Il faut bien voir qu’une ordonnance ratifiée a même valeur juridique qu’une loi. une loi peut donc déroger à une autre loi, sans que se posent des problèmes de légalités. Mais demain, si la loi de 1905 est constitutionnalisé, elle se trouve au sommet de la hiérarchie des normes juridiques et une loi, même antérieure, ne sraurait y déroger. Certes, on me dira que le juge administratif n’est pas compétent pour apprécier la constitutionnalité d’une loi.
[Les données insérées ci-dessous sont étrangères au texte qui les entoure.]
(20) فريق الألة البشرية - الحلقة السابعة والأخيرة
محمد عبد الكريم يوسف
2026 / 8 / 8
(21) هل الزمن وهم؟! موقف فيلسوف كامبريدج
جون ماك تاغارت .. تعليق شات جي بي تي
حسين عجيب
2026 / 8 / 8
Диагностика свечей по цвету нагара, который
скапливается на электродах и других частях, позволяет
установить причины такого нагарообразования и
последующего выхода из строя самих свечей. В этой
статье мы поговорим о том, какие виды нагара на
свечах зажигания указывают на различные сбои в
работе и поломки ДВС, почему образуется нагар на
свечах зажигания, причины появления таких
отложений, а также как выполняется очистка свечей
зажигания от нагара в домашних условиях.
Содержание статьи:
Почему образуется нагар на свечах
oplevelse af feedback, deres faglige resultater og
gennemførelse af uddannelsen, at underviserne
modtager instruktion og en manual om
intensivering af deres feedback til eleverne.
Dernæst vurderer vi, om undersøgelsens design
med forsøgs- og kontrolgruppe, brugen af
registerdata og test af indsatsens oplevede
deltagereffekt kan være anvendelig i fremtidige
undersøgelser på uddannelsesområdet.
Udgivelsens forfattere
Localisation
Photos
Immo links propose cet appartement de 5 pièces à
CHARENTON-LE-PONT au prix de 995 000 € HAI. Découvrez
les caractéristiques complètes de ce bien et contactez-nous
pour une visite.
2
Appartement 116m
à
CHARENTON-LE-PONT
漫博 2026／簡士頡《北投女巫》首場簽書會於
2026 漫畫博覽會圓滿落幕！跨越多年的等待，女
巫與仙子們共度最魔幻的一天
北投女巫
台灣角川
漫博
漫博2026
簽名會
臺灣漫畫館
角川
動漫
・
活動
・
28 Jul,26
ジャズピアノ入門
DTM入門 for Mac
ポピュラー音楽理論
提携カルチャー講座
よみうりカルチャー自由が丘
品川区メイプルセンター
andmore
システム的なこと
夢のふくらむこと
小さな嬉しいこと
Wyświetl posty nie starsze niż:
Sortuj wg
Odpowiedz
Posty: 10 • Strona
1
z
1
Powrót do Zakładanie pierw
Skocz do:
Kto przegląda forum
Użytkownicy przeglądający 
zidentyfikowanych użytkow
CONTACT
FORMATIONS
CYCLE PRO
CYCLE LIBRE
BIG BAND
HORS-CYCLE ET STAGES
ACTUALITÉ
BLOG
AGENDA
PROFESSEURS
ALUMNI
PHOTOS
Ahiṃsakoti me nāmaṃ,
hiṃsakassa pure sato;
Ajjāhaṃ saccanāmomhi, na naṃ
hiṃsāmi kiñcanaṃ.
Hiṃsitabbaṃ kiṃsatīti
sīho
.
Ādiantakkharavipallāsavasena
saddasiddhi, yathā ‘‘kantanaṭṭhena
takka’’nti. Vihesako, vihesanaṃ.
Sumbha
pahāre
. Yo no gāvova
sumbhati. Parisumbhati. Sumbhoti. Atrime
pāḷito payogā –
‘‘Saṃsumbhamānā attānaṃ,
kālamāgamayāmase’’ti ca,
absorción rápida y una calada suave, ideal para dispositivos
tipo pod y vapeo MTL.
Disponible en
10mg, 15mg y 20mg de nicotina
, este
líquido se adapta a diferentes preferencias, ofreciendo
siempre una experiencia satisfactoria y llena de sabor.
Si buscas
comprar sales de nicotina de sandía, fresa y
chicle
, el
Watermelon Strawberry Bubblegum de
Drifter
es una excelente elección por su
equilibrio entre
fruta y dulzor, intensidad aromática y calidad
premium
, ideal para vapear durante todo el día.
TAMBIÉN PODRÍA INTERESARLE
Mais aujourd’hui, le Conseil d’Etat peut, à la demande d’un requérant au cours d’un litige qu’il doit juger, trouver serieux un moyen relatif à la non conformité de l’article L 1311-2 du code général des collectivité territoriale et transmettre la Question Prioritaire de Constitutionnalité au Conseil Constitutionnel. Ce dernier a aussi admis que faisait partie de son contrôle dans le cadre de la QPC les interprétations jurisprudentielles d’une loi.

Ainsi, on figerait le droit existant en 1905, qui fait la part belle aux cultes alors les plus pratiqués à l’époque, au détriment du culte musulman. Ce serait faire sans doute injure au candidat socialiste de souhaiter un tel résultat.